Scientists now have an answer, showing that the generation you belong to - and even the year of your birth - predicts how vulnerable you will be to a given strain of seasonal virus.

The flu virus a person first encounters as a child, they found, leaves a permanent "imprint" on the immune system, giving them robust protection against similar strains and much weaker protection against less closely related varieties of the illness.

Michael Worobey, head Ecology and Evolutionary Biology at the University of Arizona and a senior author of the study, said: "It's not the age, it's the birth year that matters."

In future, seasonal vaccines could be targeted at people of particular ages who are most likely to benefit, and in pandemics when medications are scarce, vulnerable age ranges could be prioritised for protective measures.

"It's breaking new ground for flu, where predictions are really hard," said Worobey. "For any given potential pandemic virus, we can actually now say ... this is the age group that you can expect is going to end up in hospital dying and this is the age group who will be protected."

The age effect is seen because influenza A viruses - the kind considered most likely to cause pandemics - have evolved into two major branches known as type 1 and type 2 flus.

Up until 1968 all viruses in circulation belonged to the type 1 branch; between 1968 and 1979, type 2 dominated.
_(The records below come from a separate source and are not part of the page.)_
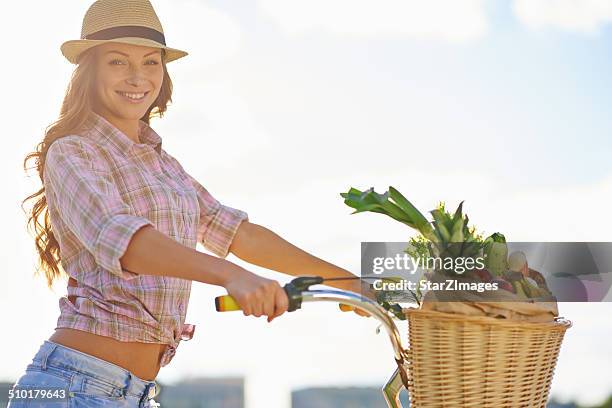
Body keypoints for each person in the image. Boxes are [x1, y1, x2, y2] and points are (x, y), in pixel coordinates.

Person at [10, 1, 373, 407]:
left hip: (135, 394)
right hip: (72, 387)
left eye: (151, 62)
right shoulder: (73, 153)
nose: (137, 77)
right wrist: (232, 276)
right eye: (118, 61)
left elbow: (233, 231)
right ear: (90, 71)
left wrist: (341, 279)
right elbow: (123, 239)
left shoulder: (163, 164)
Since then, strains belonging to both branches have been in circulation simultaneously, but with one type tending to dominate each year. "It's like an oak tree that has a trunk that splits into two major branches and 1968 becomes this really clear dividing line," said Worobey.

Using vast databases of historical epidemiological data, the scientists tracked the susceptibility of each birth year from 1918 to the present to the different flus in circulation during their lifetime.

The findings, published in the journal Science, showed that the strains in circulation early in life - most people have had flu by the age of five - have a profound impact on which types of flu they would be more sensitive to in the future.